Paul made his living as a fisherman and was employed as a coastal pilot. He seems not to have been involved in a skirmish in Merliguesche harbour in which a group of Mi’kmaq and Acadians, including Paul's brother Jean-Baptiste and his son, attacked an English vessel. Even though his brother and nephew were captured, taken to Boston, and hanged, Paul appears to have remained on good terms with the English.

Paul and the other Acadians left Merliguesche for Île Royale (Cape Breton) in the 1740s when tensions increased between the French and the English.

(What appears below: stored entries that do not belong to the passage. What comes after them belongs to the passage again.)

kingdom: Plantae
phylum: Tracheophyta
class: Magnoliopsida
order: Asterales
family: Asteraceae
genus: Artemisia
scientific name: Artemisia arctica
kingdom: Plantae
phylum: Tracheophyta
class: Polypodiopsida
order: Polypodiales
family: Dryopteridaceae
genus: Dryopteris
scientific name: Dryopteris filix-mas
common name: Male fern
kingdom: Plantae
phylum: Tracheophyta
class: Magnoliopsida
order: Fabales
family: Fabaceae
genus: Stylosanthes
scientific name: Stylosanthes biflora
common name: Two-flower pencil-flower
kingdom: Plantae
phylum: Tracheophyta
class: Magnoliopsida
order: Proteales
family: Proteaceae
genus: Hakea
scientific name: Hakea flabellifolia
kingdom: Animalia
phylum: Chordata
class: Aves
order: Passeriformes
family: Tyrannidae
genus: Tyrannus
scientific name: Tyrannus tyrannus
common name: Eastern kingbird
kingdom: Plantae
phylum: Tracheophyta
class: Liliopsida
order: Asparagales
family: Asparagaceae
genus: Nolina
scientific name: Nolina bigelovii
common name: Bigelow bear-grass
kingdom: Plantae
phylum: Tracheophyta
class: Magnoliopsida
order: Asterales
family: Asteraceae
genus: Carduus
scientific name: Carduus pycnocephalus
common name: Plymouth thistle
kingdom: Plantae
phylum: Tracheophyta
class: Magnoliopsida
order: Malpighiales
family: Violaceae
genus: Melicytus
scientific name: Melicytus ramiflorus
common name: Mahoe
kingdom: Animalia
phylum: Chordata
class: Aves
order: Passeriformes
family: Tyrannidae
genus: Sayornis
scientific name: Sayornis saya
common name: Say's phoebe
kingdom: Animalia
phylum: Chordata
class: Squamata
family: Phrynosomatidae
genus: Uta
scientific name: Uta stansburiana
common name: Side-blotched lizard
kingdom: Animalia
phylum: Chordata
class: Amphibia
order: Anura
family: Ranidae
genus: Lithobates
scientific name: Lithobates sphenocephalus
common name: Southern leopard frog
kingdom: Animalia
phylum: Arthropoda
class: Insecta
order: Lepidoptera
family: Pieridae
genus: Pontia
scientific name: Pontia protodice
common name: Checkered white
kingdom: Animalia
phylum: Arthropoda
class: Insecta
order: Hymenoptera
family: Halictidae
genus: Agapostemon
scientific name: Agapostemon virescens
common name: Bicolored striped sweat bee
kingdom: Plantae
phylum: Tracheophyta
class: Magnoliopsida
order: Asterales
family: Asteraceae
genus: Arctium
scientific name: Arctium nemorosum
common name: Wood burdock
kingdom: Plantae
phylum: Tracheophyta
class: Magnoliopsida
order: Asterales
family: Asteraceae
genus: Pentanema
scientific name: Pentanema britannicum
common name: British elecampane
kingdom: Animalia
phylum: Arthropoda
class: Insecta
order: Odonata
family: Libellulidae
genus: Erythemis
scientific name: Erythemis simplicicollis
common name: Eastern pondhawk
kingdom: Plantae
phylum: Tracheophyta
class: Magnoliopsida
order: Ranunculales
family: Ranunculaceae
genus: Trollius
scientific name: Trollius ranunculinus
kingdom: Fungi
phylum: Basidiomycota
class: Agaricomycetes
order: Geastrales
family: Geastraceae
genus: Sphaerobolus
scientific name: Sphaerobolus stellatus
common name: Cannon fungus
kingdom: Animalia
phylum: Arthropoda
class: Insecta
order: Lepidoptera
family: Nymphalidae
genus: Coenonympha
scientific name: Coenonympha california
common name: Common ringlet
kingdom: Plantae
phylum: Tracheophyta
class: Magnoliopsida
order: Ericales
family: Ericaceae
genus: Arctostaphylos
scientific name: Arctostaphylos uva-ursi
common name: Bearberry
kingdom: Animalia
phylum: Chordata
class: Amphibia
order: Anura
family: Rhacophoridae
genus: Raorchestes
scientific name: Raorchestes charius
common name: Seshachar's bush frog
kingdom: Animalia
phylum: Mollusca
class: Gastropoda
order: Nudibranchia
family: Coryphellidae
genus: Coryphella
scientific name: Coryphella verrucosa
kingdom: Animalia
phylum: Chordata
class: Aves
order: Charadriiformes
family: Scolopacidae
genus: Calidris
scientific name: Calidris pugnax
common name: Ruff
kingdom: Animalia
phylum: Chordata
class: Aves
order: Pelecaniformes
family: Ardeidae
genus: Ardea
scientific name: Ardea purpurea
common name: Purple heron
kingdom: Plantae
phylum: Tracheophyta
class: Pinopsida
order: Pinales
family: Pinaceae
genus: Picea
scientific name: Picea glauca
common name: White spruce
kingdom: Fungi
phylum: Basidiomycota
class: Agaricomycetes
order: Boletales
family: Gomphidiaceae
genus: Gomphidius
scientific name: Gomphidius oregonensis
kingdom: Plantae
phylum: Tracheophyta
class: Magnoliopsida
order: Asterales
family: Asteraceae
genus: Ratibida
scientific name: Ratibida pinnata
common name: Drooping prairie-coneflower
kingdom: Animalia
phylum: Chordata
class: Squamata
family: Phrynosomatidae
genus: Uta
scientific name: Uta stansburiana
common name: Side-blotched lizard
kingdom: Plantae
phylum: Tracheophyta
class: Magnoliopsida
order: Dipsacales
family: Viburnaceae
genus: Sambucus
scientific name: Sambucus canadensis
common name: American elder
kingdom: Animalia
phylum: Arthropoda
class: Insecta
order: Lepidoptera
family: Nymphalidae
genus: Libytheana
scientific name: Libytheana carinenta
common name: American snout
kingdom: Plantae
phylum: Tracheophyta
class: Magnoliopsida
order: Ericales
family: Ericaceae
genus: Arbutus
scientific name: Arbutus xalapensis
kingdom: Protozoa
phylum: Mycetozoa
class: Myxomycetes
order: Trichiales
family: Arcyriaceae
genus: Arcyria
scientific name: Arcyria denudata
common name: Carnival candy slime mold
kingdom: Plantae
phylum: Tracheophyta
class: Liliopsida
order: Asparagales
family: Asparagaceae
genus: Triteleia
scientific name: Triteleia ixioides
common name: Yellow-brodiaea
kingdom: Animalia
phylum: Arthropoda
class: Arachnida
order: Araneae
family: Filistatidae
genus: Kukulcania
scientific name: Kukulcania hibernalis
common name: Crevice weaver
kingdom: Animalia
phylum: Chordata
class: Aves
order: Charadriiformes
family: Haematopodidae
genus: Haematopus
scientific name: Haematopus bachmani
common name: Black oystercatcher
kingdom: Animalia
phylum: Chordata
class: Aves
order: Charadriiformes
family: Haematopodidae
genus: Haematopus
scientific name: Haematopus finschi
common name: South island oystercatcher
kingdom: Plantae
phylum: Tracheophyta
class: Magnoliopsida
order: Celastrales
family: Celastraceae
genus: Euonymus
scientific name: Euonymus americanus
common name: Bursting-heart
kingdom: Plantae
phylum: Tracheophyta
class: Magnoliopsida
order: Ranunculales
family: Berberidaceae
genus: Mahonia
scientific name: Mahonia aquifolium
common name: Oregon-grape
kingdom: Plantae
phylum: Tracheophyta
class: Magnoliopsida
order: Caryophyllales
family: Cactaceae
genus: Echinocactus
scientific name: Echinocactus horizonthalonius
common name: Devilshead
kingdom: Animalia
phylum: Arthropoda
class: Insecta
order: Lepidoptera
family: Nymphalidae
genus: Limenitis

Paul later returned to his property at Merliguesche and was the only “French man” living there when the British arrived in 1753 and established the town of Lunenburg.

In addition to the 1753 map, the name "Labrador" makes an appearance in a letter written to Paul on behalf of Colonel Lawrence in 1754. In it, the Colonel requests accommodation for some Acadians returning from Île Royale because they were “nearly related to old Labrador.” The surname Labrador likely was an anglicised version of the name LaVerdure, so there can be little doubt that "old Labrador" was in fact Paul Guédry, dit LaVerdure. When Paul's farm was granted to Patrick Sutherland in 1762, "Paul Labrador" is identified as its previous owner – the anglicised name had stuck.

Paul and Anne's children – and possibly Jean-Baptiste and Madeleine's too – may have had close ties with their Mi'kmaw relatives. It was not uncommon for the children of "mixed marriages" to be embraced by Mi'kmaw communities, which possibly explains how the Labrador name became common among the Mi'kmaq of Lunenburg County. Some were recorded in Chester in 1801.

All that remains of the Acadian settlement of Merliguesche is the "Old French Cemetery" by the Lunenburg waterfront. While the wooden crosses marking the graves have long since rotted away and later gravesites were placed nearby, the open grassy space is the last resting place of "old Labrador" and his companions.



The approximate location of "Labrador's Farm" in 1753 ~ This is private property; please do not trespass.